Étude: 19 000 décès au cours des trois dernières années en Europe ont été causés par des centrales thermiques dans les Balkans

Au cours des trois dernières années, quelque 19 000 décès enregistrés en Europe sont dus à la pollution causée par les centrales au charbon dans les pays des Balkans occidentaux. Ce chiffre figure dans un rapport rédigé par le réseau CE Bankwatch et le Centre de recherche sur l'énergie et l'air libre. La moitié de ces décès [...]

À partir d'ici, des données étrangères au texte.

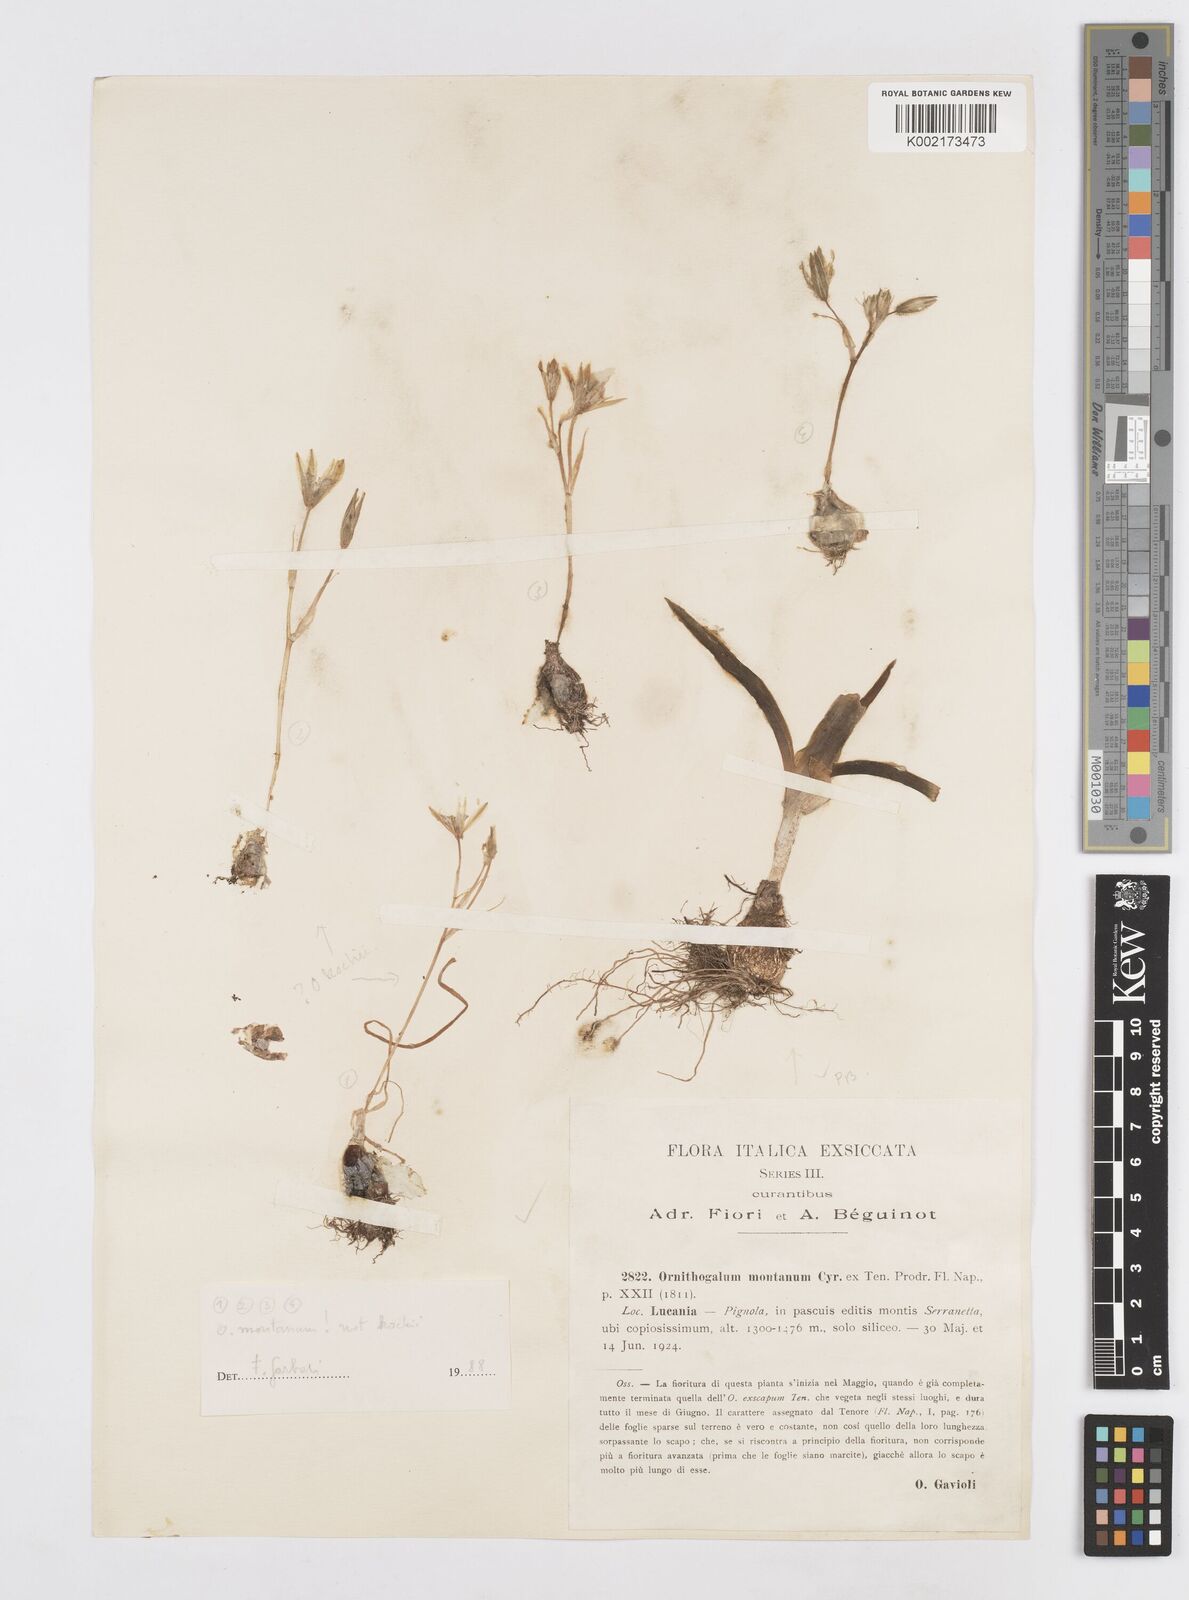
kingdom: Plantae
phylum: Tracheophyta
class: Liliopsida
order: Asparagales
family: Asparagaceae
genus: Ornithogalum
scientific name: Ornithogalum montanum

Au cours des trois dernières années, quelque 19 000 décès enregistrés en Europe sont dus à la pollution causée par les centrales au charbon dans les pays des Balkans occidentaux. Ce chiffre figure dans un rapport rédigé par le réseau CE Bankwatch et le Centre de recherche sur l'énergie et l'air libre.
La moitié de ces décès sont survenus dans des pays de l'Union européenne impliquant l'Italie, la Roumanie et la Hongrie. La pollution provient de centrales thermiques dépassant les limites autorisées de pollution, ou les heures de travail, en Serbie, au Kosovo, en Bosnie-Herzégovine, dans le nord de la Macédoine et au Monténégro.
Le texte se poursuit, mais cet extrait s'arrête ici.